Serum calcium is very tightly regulated and does not fluctuate with changes in dietary intakes; the body uses bone tissue as a reservoir for and source of calcium, in order to maintain constant concentrations of calcium in blood, muscle, and intercellular fluid
CALCIUM IN FOODS :
There are many dietary sources of calcium, but low-fat milk or yogurt or fortified substitutes are the most efficient and readily available. The lactose in mammalian milks appears to improve the absorption of calcium from milk. Lactose-free milk and soy, nut, rice and other grain milks fortified with calcium and vitamin D are now available. They are usually fortified to 300 mg calcium per cup, equivalent to the amount of calcium in cow’s or goat’s milk, but the nutrition label should be checked. In addition to milk, a variety of foods and calcium-fortified juices contain calcium and can help children, teens, and adults get sufficient levels of calcium in their diets. If it is difficult to get the recommended amounts of calcium from foods alone, a combination of food sources and supplements may be needed.
The absorption of calcium from the gut is increased when there is high body need such as during pregnancy and lactation, growth in infancy, childhood and adolescence, and when there is adequate vitamin D. Absorption is decreased by the presence of phytic acid and oxalic acid containing foods in the gut, alcohol and caffeine.
Calcium carbonate is the most common and least expensive calcium supplement.

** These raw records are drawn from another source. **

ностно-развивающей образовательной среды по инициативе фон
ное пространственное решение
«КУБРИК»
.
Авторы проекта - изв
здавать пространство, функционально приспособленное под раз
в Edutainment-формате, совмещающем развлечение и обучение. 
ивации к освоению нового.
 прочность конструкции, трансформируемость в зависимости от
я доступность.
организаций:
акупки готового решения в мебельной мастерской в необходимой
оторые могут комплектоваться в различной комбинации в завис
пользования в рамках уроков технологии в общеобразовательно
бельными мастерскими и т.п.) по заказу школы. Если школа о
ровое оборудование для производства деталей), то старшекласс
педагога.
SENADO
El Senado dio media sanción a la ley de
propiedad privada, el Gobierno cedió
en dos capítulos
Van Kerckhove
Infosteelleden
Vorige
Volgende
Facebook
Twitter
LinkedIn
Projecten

It can be difficult to digest and causes gas and constipation in some people. Calcium carbonate is 40% elemental calcium; 1000 mg will provide 400 mg of calcium. This supplement should be taken with food to aid in absorption. Taking magnesium with it can help to prevent constipation. Calcium citrate is more easily absorbed (bioavailability is 2.5 times higher than calcium carbonate), easier to digest, and less likely to cause constipation and gas than calcium carbonate. It also has a lower risk of contributing to the formation of kidney stones. However, it is less concentrated, providing approximately 21% elemental calcium; 1000 mg will provide 210 mg of calcium. It is more expensive than calcium carbonate, and more of it must be taken to get the amount of calcium, but it is better absorbed. It can be taken with or without food.

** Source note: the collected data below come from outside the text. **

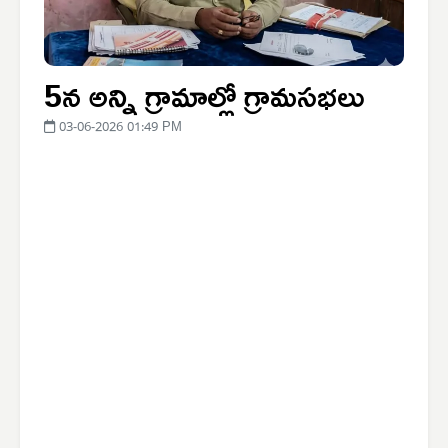
5న అన్ని గ్రామాల్లో గ్రామసభలు
03-06-2026 01:49 PM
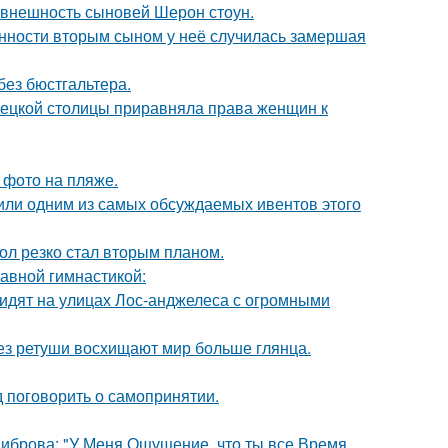
 внешность сыновей Шерон стоун.
енности вторым сыном у неё случилась замершая
без бюстгальтера.
мецкой столицы приравняла права женщин к
 фото на пляже.
стили одним из самых обсуждаемых ивентов этого
ол резко стал вторым планом.
тавной гимнастикой:
видят на улицах Лос-анджелеса с огромными
без ретуши восхищают мир больше глянца.
 поговорить о самопринятии.
Диброва: "У Меня Ощущение, что ты все Время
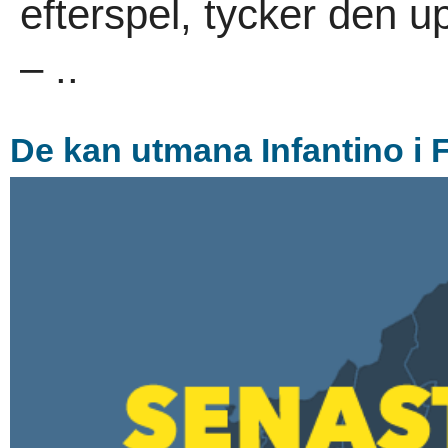
efterspel, tycker den up
– ..
De kan utmana Infantino i 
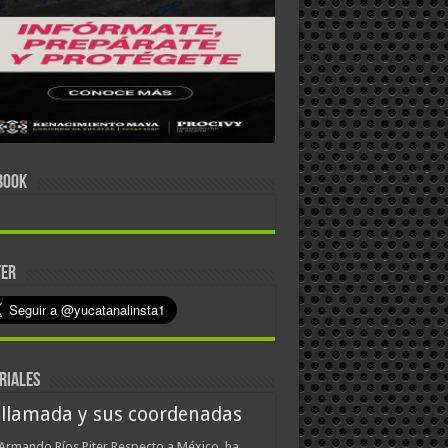
BOOK
TER
RIALES
 llamada y sus coordenadas
Armando Ríos Piter Respecto a México, ha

Calcium phosphate costs more than calcium carbonate but less than calcium citrate. It is easily absorbed and is less likely to cause constipation and gas. Calcium lactate and calcium aspartate are both more easily digested but more expensive than calcium carbonate. As the dose of calcium supplement increases, the percentage absorbed decreases. Because it appears that absorption is highest with dosages of ,500 mg at a time, it is best to take calcium supplements in at least two dosages per day.
Recommended Diet for calcium :
- Recommended Dietary Allowance (RDA): average daily level of intake sufficient to meet the nutrient requirements of nearly all (97%–98%) healthy individuals.

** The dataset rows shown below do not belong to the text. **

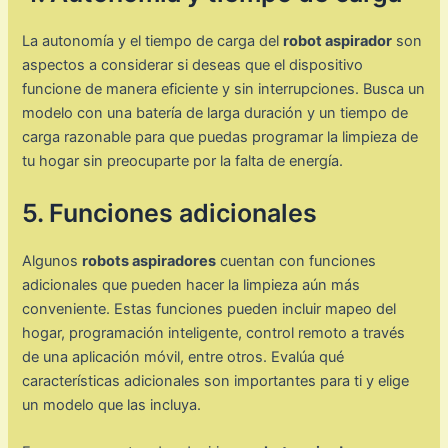
La autonomía y el tiempo de carga del
robot aspirador
son
aspectos a considerar si deseas que el dispositivo
funcione de manera eficiente y sin interrupciones. Busca un
modelo con una batería de larga duración y un tiempo de
carga razonable para que puedas programar la limpieza de
tu hogar sin preocuparte por la falta de energía.
5. Funciones adicionales
Algunos
robots aspiradores
cuentan con funciones
adicionales que pueden hacer la limpieza aún más
conveniente. Estas funciones pueden incluir mapeo del
hogar, programación inteligente, control remoto a través
de una aplicación móvil, entre otros. Evalúa qué
características adicionales son importantes para ti y elige
un modelo que las incluya.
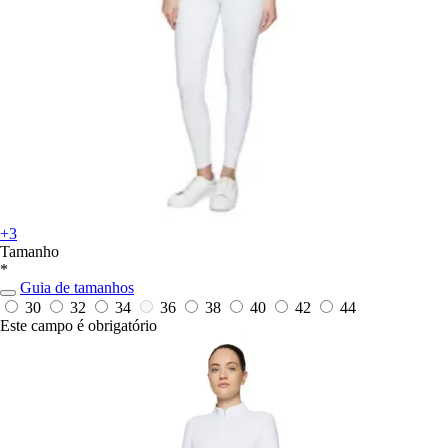
+3
Tamanho
*
Guia de tamanhos
30
32
34
36
38
40
42
44
Este campo é obrigatório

- Adequate Intake (AI): established when evidence is insufficient to develop an RDA; intake at this level is assumed to ensure nutritional adequacy.
- Estimated Average Requirement (EAR): average daily level of intake estimated to meet the requirements of 50% of healthy individuals. It is usually used to assess the adequacy of nutrient intakes in population groups but not individuals.
- Tolerable Upper Intake Level (UL): maximum daily intake unlikely to cause adverse health effects.